Task to carry out: An exact copy of every record is needed, with all pictures omitted.

Record set:
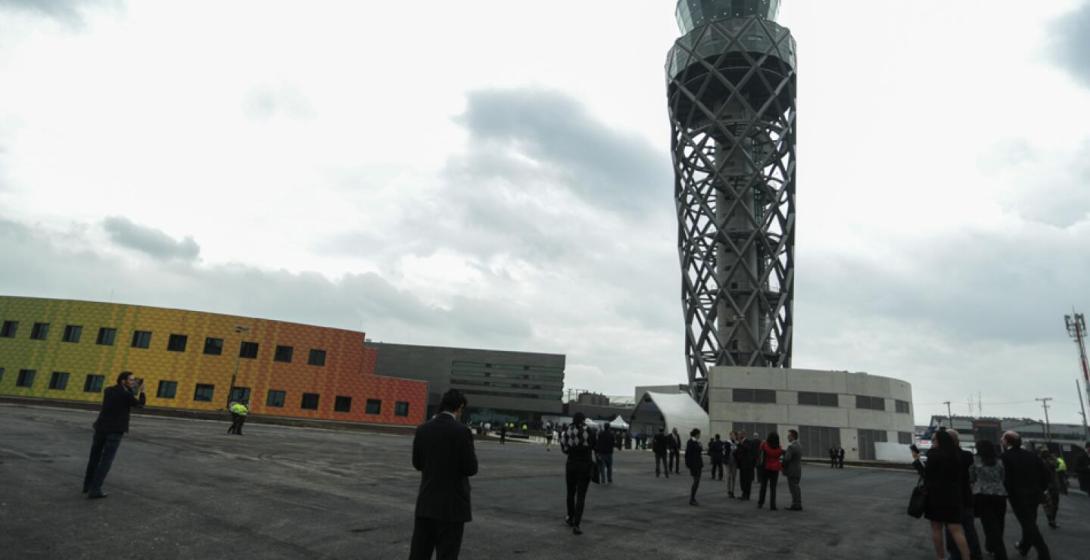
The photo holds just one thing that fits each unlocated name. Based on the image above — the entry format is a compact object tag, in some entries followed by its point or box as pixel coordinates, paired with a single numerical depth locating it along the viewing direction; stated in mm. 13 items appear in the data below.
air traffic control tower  59000
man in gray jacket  11570
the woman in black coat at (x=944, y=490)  6359
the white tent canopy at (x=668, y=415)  48156
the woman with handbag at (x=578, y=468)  7707
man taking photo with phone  7344
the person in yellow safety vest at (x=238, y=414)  22703
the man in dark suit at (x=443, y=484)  3975
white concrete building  46375
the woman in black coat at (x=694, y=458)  11664
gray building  92062
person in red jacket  11711
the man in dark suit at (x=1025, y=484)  7539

Response to the exercise:
The photo holds just one thing that fits each unlocated name. Based on the image above — the entry format is a compact object tag, in some entries followed by its point or box as pixel coordinates, paired with a single numerical depth locating it along the viewing direction; stated in mm. 13 items appear in the data below.
air traffic control tower  59000
man in gray jacket  11570
the woman in black coat at (x=944, y=490)  6359
the white tent canopy at (x=668, y=415)  48156
the woman with handbag at (x=578, y=468)  7707
man taking photo with phone  7344
the person in yellow safety vest at (x=238, y=414)  22703
the man in dark suit at (x=443, y=484)  3975
white concrete building  46375
the woman in black coat at (x=694, y=458)  11664
gray building  92062
person in red jacket  11711
the man in dark suit at (x=1025, y=484)  7539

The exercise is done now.